Tampa post honors veterans on Wreaths Across America Day

Hundreds of volunteers joined American Legion Post 5 in Tampa, Fla., to ensure that the 750 veterans laid to rest in its cemetery would be remembered on Wreaths Across America Day on Dec. 16.

“We’re honoring deceased veterans for this holiday period,” said Bill Hamblin, Post 5 commander and president of the privately owned cemetery. “You die twice: The first time it’s a physical death. The second time is when you are forgotten. We don’t want to forget these people.”

This marked the 10th year that Post 5 has participated in the national Wreaths Across America Day. The post administers the cemetery, where the graves are placed in neat rows like at Arlington National Cemetery. Those laid to rest in the Legion cemetery represent every war conflict dating back to the Spanish-American War.

“Patriotism is slowing down, it’s not like it was after 9/11,” Hamblin said. “It is important to remember these veterans from the different wars because history repeats itself. We need to know what’s going on. We don’t want to make the same mistakes twice. That is what history is all about — it’s a lesson.”

During the 20-minute ceremony, Rosemary Hamblin reminded those in attendance about the importance of the wreath-laying. “We are not here to decorate graves,” said Hamblin, Bill’s wife, Unit 5 president and organizer of the event. “We are here to remember not their deaths but their lives.”

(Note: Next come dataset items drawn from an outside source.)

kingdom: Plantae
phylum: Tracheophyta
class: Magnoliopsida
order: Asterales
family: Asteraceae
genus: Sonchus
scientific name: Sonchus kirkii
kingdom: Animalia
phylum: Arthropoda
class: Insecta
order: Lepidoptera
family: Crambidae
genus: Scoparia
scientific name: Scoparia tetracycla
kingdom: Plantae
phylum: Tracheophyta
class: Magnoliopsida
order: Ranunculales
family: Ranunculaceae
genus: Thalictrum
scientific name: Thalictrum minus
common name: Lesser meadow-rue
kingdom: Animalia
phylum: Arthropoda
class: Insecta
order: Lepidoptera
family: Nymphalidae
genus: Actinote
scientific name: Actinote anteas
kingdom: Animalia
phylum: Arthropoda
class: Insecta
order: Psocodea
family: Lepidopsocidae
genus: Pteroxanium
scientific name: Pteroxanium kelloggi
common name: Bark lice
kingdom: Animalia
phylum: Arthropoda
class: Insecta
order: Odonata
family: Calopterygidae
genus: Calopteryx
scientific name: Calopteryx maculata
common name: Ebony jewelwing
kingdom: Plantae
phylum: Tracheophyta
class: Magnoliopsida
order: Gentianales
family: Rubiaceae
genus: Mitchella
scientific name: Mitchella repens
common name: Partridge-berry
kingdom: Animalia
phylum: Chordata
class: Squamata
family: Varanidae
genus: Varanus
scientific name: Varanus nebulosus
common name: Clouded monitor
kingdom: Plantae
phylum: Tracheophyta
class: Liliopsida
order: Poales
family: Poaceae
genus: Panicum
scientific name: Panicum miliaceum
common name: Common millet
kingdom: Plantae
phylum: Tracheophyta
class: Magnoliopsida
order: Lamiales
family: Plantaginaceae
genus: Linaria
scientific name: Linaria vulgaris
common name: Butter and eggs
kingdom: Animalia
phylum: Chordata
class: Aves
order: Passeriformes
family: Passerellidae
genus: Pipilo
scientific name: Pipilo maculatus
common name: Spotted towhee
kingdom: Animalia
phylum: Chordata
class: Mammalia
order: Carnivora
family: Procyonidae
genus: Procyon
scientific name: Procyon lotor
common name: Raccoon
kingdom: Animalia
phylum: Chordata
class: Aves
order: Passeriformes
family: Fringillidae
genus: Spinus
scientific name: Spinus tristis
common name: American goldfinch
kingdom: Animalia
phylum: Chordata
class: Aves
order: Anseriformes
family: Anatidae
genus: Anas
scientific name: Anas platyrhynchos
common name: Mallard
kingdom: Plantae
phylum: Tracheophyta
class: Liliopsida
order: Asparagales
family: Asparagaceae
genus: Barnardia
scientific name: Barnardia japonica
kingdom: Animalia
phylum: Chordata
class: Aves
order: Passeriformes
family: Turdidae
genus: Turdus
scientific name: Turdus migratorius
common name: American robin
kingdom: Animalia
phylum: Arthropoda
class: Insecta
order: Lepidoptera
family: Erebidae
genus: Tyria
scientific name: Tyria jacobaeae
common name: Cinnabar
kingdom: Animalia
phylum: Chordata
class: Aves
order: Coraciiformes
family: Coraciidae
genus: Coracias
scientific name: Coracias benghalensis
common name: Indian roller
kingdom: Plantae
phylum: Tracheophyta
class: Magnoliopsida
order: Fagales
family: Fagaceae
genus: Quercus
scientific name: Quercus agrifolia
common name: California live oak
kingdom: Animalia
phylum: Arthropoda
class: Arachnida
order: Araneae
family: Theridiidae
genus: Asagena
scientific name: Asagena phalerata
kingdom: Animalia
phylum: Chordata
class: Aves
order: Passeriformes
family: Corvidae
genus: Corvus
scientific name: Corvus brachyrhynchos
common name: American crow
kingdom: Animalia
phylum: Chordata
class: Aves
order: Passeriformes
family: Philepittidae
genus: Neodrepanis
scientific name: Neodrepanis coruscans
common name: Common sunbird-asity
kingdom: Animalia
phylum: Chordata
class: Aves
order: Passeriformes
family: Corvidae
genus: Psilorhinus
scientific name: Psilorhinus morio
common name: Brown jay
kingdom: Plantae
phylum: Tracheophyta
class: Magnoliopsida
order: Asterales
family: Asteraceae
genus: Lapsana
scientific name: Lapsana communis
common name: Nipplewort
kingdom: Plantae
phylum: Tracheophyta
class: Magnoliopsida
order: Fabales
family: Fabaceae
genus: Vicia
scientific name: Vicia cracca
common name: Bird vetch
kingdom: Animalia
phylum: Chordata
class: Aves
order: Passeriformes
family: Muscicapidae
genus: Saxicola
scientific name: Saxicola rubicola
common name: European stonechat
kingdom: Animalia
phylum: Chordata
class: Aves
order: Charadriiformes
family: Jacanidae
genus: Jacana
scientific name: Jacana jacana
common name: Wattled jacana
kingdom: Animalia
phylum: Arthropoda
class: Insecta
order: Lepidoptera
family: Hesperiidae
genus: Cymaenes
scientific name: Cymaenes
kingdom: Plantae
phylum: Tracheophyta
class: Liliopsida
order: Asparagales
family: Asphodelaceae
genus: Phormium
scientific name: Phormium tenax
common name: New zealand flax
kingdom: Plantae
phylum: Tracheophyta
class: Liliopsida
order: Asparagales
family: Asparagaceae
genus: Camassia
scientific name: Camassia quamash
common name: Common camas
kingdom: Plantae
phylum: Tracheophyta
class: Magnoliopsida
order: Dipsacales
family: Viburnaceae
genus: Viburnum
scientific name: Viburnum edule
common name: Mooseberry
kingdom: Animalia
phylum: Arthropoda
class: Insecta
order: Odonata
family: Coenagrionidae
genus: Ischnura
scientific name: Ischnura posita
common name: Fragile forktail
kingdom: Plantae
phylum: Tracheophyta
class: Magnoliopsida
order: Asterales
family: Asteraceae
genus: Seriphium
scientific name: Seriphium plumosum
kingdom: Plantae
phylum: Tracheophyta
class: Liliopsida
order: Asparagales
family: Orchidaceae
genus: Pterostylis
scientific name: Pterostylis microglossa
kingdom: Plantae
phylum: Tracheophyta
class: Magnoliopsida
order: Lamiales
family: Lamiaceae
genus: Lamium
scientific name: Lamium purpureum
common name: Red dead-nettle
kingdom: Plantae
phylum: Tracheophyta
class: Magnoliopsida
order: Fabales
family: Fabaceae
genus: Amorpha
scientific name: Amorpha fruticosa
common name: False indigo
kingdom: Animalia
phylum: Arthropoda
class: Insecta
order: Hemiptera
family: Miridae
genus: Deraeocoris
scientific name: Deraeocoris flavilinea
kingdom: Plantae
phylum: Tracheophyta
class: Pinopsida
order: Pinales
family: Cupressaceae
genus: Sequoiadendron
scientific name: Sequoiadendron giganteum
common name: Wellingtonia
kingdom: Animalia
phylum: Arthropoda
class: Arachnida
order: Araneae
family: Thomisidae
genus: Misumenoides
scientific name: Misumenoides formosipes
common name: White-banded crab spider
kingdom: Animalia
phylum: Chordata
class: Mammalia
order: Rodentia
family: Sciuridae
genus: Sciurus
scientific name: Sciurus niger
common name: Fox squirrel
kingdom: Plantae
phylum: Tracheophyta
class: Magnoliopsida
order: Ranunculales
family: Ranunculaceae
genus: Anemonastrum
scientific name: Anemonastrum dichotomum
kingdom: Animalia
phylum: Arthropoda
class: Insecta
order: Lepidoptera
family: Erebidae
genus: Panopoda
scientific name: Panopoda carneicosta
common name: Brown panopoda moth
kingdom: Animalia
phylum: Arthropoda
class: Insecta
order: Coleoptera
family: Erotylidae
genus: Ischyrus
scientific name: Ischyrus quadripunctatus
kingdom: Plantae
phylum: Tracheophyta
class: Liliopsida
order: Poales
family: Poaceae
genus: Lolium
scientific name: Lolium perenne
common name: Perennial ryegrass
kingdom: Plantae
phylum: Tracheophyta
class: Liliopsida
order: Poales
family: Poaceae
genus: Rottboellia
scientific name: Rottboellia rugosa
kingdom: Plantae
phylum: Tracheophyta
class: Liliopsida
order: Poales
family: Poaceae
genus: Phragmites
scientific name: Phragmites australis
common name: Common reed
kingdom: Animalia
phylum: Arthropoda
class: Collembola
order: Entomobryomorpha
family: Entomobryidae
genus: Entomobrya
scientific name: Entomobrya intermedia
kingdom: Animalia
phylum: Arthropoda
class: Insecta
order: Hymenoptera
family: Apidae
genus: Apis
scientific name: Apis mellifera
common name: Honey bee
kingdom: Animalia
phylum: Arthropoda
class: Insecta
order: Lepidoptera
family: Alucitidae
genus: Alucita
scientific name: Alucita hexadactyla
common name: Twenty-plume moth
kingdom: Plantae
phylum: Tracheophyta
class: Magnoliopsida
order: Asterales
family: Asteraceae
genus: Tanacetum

It’s important for the Hamblins and others to teach future generations about such sacrifices.

“Wreaths Across America has a motto: Remember, honor, teach,” she said. “And that’s pretty much what it is. It’s remembering out here. It’s honoring and it’s teaching our children. There are a lot of Scouts and children out here. It’s to let them know what goes on.”

At the conclusion of the ceremony, those in attendance were asked to grab a wreath, find a gravesite and say the veteran’s name. American Legion Family members were joined by hundreds of others including Boy Scouts, Jefferson High School ROTC students and volunteers from the Tampa Rays.

Will Rickles, senior patrol leader of Boy Scout Troop 53 in Tampa, has participated in the ceremony for several years.

“This event is important for the Boys Scouts and me personally because most every person knows a fallen veteran, or a veteran,” said Rickles, who is 16. “This type of event reminds us of who fights for our freedom. It’s nice for all of us to have you realize why we are here. It’s a great time to come out and remember these people.”

For Rickles, it’s a humbling experience.

“There is no feeling like going to a headstone, placing a wreath there and pronouncing the name,” he said. “And just thinking of what this man or woman did. At 16 years old, you can’t imagine what hardships these people went through. It’s a true unique experience.”

Rosemary Hamblin encouraged the wreath-layers to not only say the veteran’s name but to go home and use Google to continue the learning — and remembering — process.

Maria Delgado brought her toddler-aged grandson, Isaiah Thomas.

“I wanted to give a little back to our soldiers that did so much for us and I wanted to show my appreciation to them today,” said Delgado, who participated in the event for the first time. “I want him to start understanding early what the military does for us and want him to not only appreciate but respect that.”

They placed a wreath at the gravesite of Sidney Evans, a World War I veteran from Florida.

“I wanted to feel a closeness hoping that somewhere up there he heard me say his name and he understands that I appreciate and respect what he and others have done for us and this country — and that they are not forgotten,” Delgado said.